First of all, thank you for considering the Synapse affiliate program. Our affiliates are extremely important to us. This agreement was created with you in mind. It's designed to protect you, Synapse and our customers. Please read through it thoroughly. If you have any questions, please contact us at [email protected]
and we'll get back to you as soon as we can.
This agreement describes the terms and conditions for participation in the Synapse affiliate program. In this agreement, the term "Affiliate" refers to you (the applicant). In this agreement, “Synapse” refers to Synapse Supplements, LLC, a New York Limited Liability Company, with whom you are entering this agreement. By applying to the Synapse affiliate program you are confirming that you have read the agreement and agree to the terms and conditions.
For a sale to generate a commission to an Affiliate, the customer must complete the order form and remit full payment for the product. Commissions will only be paid on sales that are made when the customer clicks through qualified, correctly structured Affiliate links. Properly coded links are the sole responsibility of the affiliate. Commissions can be viewed on the Affiliate Dashboard.
Affiliates receive commission on one time orders. If an affiliate refers a customer who purchases a subscription instead of a one time purchase, the affiliate will receive commission for each payment that the customer makes for that subscription.
An Affiliate can request a payment when their balance reaches a minimum balance of $10 USD. Payments can be requested once every 30 days. If the affiliate does not request payment, payments will generally be made at the end of each month. Payment processing can take up to 30 days from the request date. Payments will generally be paid out via PayPal.
In the event a customer requests a refund for a transaction for which the Affiliate has earned commissions, any commissions earned on the refund amount will be deducted from the Affiliate’s balance.
Usage and Obligations
Affiliates are permitted to use the Synapse brand and marketing resources available on the Brand Resources page of the Synapse Supplements website.
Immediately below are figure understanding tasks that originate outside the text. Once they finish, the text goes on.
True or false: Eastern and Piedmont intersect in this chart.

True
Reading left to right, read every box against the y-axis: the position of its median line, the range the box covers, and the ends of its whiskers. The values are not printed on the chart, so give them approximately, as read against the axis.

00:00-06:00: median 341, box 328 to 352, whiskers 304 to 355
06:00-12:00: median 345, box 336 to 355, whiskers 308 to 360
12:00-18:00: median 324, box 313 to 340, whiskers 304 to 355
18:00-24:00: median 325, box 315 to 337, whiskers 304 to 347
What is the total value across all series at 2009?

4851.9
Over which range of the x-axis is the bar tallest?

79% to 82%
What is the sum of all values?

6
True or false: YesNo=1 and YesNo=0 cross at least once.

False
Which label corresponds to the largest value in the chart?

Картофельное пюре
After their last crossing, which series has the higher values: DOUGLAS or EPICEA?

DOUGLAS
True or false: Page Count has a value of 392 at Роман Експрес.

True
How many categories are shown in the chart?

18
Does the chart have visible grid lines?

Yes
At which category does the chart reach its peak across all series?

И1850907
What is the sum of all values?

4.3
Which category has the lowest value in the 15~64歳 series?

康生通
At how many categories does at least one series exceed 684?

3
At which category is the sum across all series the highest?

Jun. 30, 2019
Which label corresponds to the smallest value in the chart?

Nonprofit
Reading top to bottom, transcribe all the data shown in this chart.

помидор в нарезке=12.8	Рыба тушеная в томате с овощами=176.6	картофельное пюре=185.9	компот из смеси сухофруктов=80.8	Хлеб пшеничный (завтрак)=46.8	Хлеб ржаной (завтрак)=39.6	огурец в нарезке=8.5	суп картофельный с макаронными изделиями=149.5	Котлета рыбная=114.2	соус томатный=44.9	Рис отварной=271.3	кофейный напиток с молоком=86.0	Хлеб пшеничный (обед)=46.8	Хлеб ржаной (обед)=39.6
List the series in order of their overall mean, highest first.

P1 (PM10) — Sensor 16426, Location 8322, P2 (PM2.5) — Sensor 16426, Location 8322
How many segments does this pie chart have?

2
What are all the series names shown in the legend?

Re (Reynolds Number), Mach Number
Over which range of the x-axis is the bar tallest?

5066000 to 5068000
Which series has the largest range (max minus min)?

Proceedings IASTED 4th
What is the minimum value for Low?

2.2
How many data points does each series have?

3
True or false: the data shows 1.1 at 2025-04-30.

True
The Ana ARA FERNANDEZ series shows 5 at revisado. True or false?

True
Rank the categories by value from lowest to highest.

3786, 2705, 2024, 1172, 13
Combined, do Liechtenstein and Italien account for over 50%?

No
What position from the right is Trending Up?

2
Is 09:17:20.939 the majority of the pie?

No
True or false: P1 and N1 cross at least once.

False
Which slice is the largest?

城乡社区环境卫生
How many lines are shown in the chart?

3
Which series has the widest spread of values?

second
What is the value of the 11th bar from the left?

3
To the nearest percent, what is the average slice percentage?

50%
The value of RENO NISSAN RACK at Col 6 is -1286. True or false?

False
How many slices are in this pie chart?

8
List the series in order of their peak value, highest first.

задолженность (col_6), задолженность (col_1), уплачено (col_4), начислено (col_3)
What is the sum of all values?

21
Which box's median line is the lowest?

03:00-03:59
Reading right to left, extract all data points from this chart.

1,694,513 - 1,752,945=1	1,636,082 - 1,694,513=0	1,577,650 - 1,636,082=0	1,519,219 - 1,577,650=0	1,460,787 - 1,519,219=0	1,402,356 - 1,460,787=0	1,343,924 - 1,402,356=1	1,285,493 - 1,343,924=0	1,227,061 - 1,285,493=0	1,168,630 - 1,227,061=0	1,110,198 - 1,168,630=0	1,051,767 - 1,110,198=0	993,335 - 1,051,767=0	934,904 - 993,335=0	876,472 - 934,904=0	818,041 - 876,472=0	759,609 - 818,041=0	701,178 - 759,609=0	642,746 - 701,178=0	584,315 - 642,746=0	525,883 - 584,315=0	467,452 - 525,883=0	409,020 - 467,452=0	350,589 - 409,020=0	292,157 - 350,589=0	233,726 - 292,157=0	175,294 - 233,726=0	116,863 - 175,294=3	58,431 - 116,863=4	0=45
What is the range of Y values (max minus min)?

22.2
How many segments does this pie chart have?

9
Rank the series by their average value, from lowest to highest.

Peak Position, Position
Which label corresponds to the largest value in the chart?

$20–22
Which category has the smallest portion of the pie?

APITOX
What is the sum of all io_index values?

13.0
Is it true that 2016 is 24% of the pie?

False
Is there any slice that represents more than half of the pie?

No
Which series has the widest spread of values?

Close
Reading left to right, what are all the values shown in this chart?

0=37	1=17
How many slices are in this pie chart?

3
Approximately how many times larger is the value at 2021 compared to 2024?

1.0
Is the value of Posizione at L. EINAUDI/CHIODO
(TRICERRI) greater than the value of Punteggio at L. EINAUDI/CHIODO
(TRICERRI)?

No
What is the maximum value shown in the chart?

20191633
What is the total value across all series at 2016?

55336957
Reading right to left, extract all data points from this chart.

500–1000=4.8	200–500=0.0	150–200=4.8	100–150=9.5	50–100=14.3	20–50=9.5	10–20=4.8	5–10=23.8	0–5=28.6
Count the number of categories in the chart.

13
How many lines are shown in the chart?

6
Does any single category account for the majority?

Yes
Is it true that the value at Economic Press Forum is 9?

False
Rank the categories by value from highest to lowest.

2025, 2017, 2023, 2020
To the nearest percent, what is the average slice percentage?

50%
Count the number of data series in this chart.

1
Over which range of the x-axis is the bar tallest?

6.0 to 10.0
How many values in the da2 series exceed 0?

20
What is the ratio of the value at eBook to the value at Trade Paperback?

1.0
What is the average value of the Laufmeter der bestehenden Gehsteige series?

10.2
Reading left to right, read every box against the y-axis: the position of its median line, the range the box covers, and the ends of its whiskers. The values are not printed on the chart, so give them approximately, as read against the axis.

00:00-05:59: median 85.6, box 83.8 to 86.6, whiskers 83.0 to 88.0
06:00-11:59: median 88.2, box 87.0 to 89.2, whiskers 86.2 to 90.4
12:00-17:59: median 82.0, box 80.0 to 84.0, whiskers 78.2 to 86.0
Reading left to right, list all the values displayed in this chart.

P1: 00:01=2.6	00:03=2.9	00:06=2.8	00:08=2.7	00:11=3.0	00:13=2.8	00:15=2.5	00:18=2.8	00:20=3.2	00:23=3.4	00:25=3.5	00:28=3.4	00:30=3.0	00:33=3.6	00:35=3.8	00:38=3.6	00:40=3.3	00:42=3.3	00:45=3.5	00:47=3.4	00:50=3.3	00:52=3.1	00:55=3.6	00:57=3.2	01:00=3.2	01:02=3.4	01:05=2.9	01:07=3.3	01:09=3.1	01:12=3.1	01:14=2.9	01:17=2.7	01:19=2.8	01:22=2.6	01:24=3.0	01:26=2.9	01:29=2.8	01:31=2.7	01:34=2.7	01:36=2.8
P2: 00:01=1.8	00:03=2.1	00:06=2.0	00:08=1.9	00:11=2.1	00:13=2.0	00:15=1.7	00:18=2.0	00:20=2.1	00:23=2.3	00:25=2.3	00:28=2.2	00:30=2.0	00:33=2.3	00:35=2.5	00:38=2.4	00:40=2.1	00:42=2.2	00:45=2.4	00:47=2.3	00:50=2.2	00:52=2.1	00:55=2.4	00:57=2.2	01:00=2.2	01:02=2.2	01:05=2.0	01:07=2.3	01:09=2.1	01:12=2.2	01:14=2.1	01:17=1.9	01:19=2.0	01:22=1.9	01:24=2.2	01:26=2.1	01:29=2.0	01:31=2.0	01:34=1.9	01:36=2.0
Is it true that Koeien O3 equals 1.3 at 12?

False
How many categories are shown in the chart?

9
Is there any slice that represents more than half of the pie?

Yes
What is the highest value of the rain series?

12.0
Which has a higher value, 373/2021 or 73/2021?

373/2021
Logos and other assets cannot be modified. The Affiliate does not gain any trademark, copyright or any other rights to these materials.
The Affiliate will never imply that they are acting on behalf of Synapse and will never advertise Synapse products directly. The Affiliate will never bid for advertisements that compete with Synapse.
The Affiliate will never represent themselves, Synapse or their relationship with Synapse in a false or misleading way.
The Affiliate will not engage in the distribution of an unsolicited bulk email (spam) mentioning or referencing Synapse.
Term and Termination
Either party has the right to terminate the agreement immediately without prior notice.
If the Affiliate terminates the agreement, no further commissions from Synapse will be paid for any past or future customer transactions.
If Synapse chooses to terminate the agreement, any balance greater than $10 will be paid to the affiliate within 60 days of termination. Balances that are smaller than $10 will be forfeited.
You hereby agree to indemnify and hold harmless Synapse, and its subsidiaries and affiliates, and their directors, officers, employees, agents, shareholders, partners, members, and other owners, against any and all claims, actions, demands, liabilities, losses, damages, judgments, settlements, costs, and expenses (including reasonable attorneys' fees) (any or all of the foregoing hereinafter referred to as "Losses") insofar as such Losses (or actions in respect thereof) arise out of or are based on
(i) any claim that our use of the affiliate trademarks infringes on any trademark, trade name, service mark, copyright, license, intellectual property, or other proprietary right of any third party,
(ii) any misrepresentation of a representation or warranty or breach of a covenant and agreement made by you herein, or
(iii) any claim related to your site, including, without limitation, content therein not attributable to us.
This Agreement shall be governed, construed, and enforced in accordance with the laws of the State of New York, without regard to its conflict of laws or rules.
All claims and disputes arising under or relating to this Agreement are to be settled by binding arbitration in the State of New York. An award of arbitration may be confirmed in a court of competent jurisdiction.
We may modify any of the terms and conditions within this Agreement at any time and at our sole discretion. These modifications may include, but not limited to changes in the scope of available commissions, commission schedules, payment procedures and Affiliate Program rules.